Madden looked past him into the chamber. "It might work with a lake, but will it work with an ocean?"
"Sure, given time, plus vast amounts of nitrogen-rich fertilizer." Rolsom stuffed tobacco into an old briar pipe and pointed the stem at the rows of tanks through the window. "But don't forget--that's only one option open to us. Out there you've got just about every conceivable combination of herbicidal overkill. It all depends what you want to happen and how quickly."
The sharp angles of Madden's face were softened by the booth's dim lighting.

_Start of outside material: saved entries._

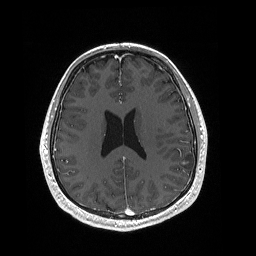
Brain MRI from a brain-tumour surgery series, one axial slice. Position 83 of 192 along the scan axis. T1-weighted post-contrast. 1 mm slice thickness. 256 × 256 image matrix. From the clinical record (not read from this slice): histopathology: Dysembryoplastic neuroepithelial tumor; WHO grade: 1; IDH mutation: no.
Structures marked on this image (expert manual segmentation):
- tumour: box from (x=180, y=159) to (x=190, y=166) px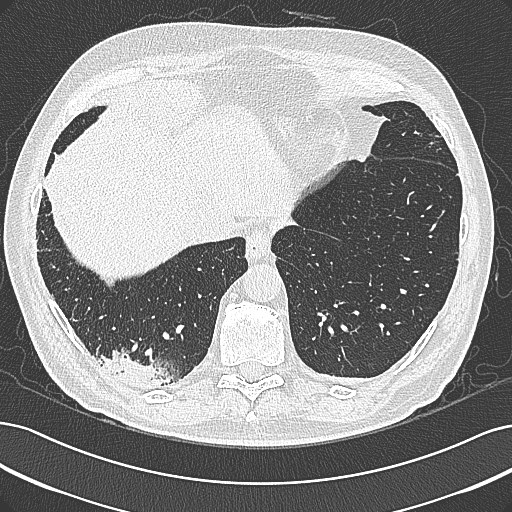
Chest CT (low-dose screening protocol), one axial image; baseline annual screen; lung window (W 1500 / L -600 HU); 1 mm slice thickness; lung (sharp) reconstruction kernel (B80f); slice 233 of 355 in the series; 512 × 512 image matrix. Male, age 68 years at enrolment. Former smoker at enrolment.
Expert reader's lesion annotation, box from (x=97, y=340) to (x=185, y=401) px. Screening reader's record for this exam: no non-calcified nodule ≥4 mm recorded. Official screen result: negative screen, significant abnormalities not suspicious for lung cancer.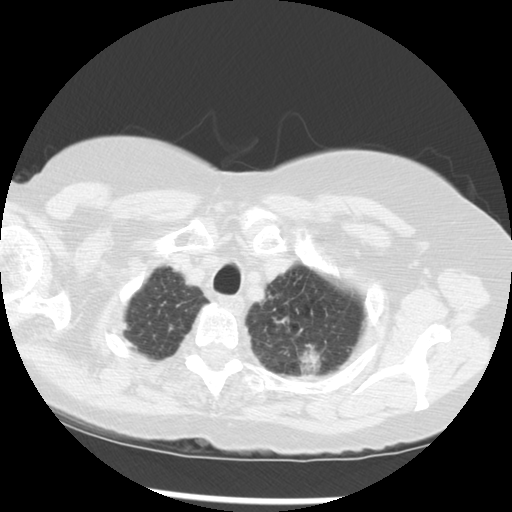
Chest CT (low-dose screening protocol), one axial image; third screening round (two years after baseline); lung window (W 1500 / L -600 HU); 2.5 mm slice thickness; standard (soft-tissue) reconstruction kernel (STANDARD); slice 249 of 283 in the series. Female participant, aged 70 years at enrolment.
Expert-annotated lung lesion, bounding box <242,297,342,384> (left, top, right, bottom; pixels). The exam's reader record, not a measurement of the box and not confirmed to be the same lesion: non-calcified nodule or mass ≥4 mm, left upper lobe, 32 × 26 mm, spiculated (stellate) margins, soft tissue attenuation, pre-existing on the prior screen: yes; interval growth: yes. Official screen result: positive, other. Later outcome: lung cancer diagnosed 24 days after this screen — neoplasm, malignant, left upper lobe, stage IIIB (AJCC 6th edition), 40 mm at pathology.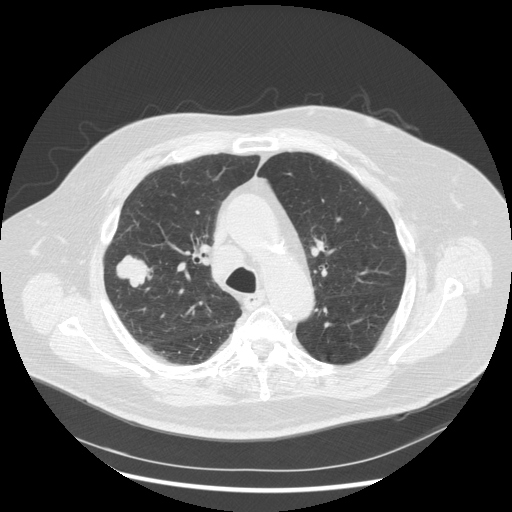
Low-dose screening chest CT, one axial slice; reconstruction kernel STANDARD; lung window (W 1500 / L -600 HU); 2.5 mm slice thickness; 512 × 512 image matrix, field of view 400 × 400 mm.
Structures marked on this image (outlined manually by an expert reader):
- lesion 1 (tumor, upper lobe of right lung): bounding box (x1, y1, x2, y2) in pixels: (117, 255, 151, 289)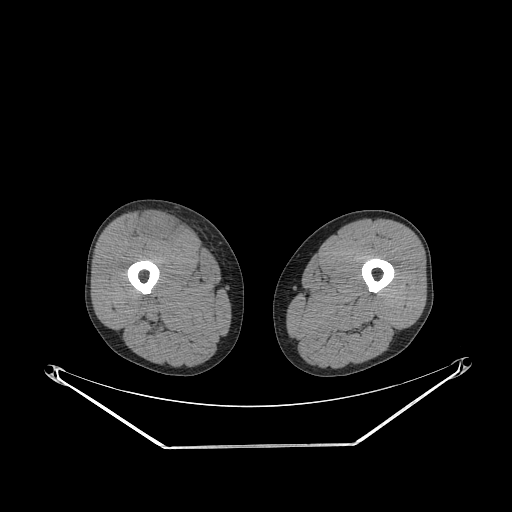
CT of an extremity soft-tissue mass (from a PET/CT study), one axial slice. Slice 252 of 311 in the series (ordered by position). Reconstruction kernel STANDARD. 140 kVp. Soft-tissue window (W 400 / L 40 HU). 3.75 mm slice thickness. 512 × 512 image matrix, field of view 500 × 500 mm. Male patient. Case-level facts recorded for this patient, not image findings: histological type: pleiomorphic leiomyosarcoma; grade: intermediate; site of the primary tumour: right thigh.
Structures marked on this image (expert contour drawn on MRI and transferred to this co-registered scan by the dataset authors):
- gross tumour volume including surrounding oedema: bounding box [x1, y1, x2, y2] px = [141, 214, 179, 243]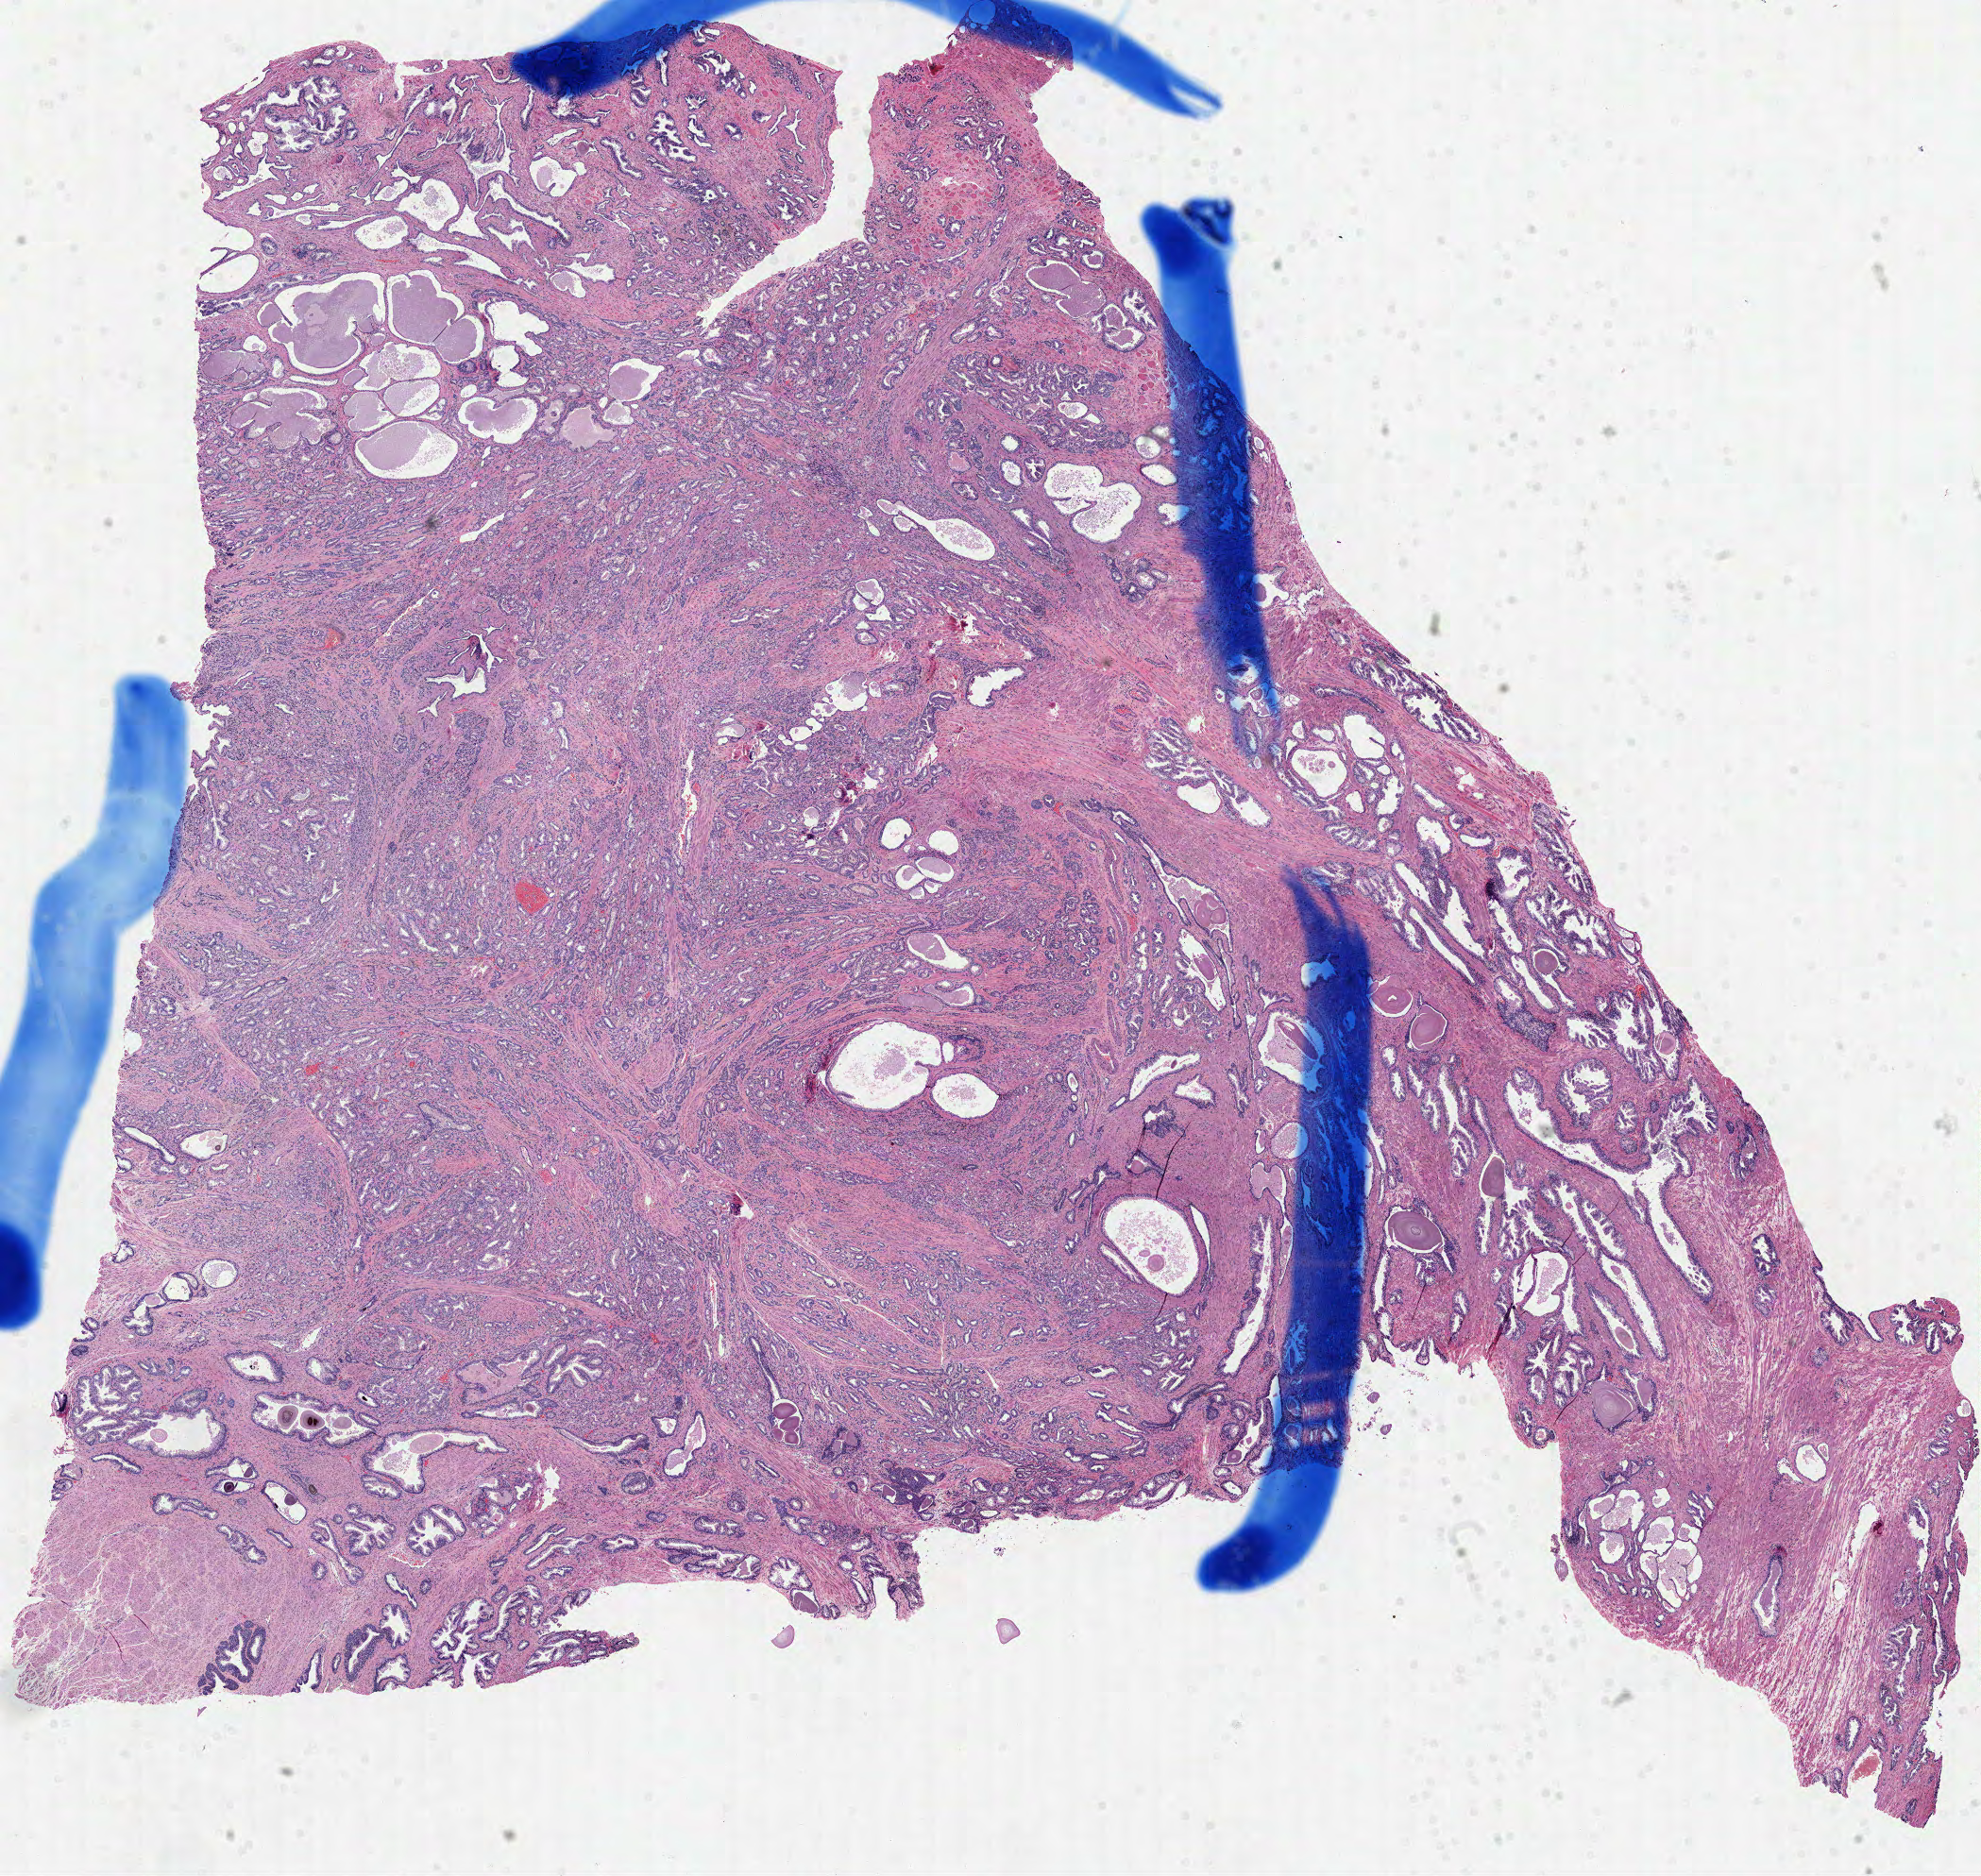
Digitized Hematoxylin and eosin (H&E) stained tissue section (whole slide) — shown as a low-resolution overview of the whole scanned area (about 16.9 x 16.0 mm, slide scanned at 40x); formalin-fixed paraffin-embedded (FFPE) diagnostic section; sample: primary tumour, prostate. Male patient; age at initial diagnosis 69 years. Gleason score: 7 (4+3).
Diagnosis: Acinar cell carcinoma (prostate gland). Lymph nodes positive (case pathology): 0 of 9 examined.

He looked like a boy, except for his eyes, black and hard and shiny. "Are we talking about months or years?" he asked.
The director puffed his pipe into life before answering. "Everything depends on deployment and whether you're going for land or sea targets. Now take Bloomingdale's--the chloraphenoxy acid group. That acts as a plant hormone, causing metabolic changes so that the plant grows at a phenomenal and uncontrolled rate. It grows itself to death."
"More suited to land vegetation."
"That's right," Rolsom affirmed. "Our other main group, symmetrical triazines--Macy's--interferes with photosynthesis. The plant's biochemical processes are halted and eventually it dies of starvation. Macy's would be more effective in the oceans, killing off the phytoplankton. But speed of deployment is the key."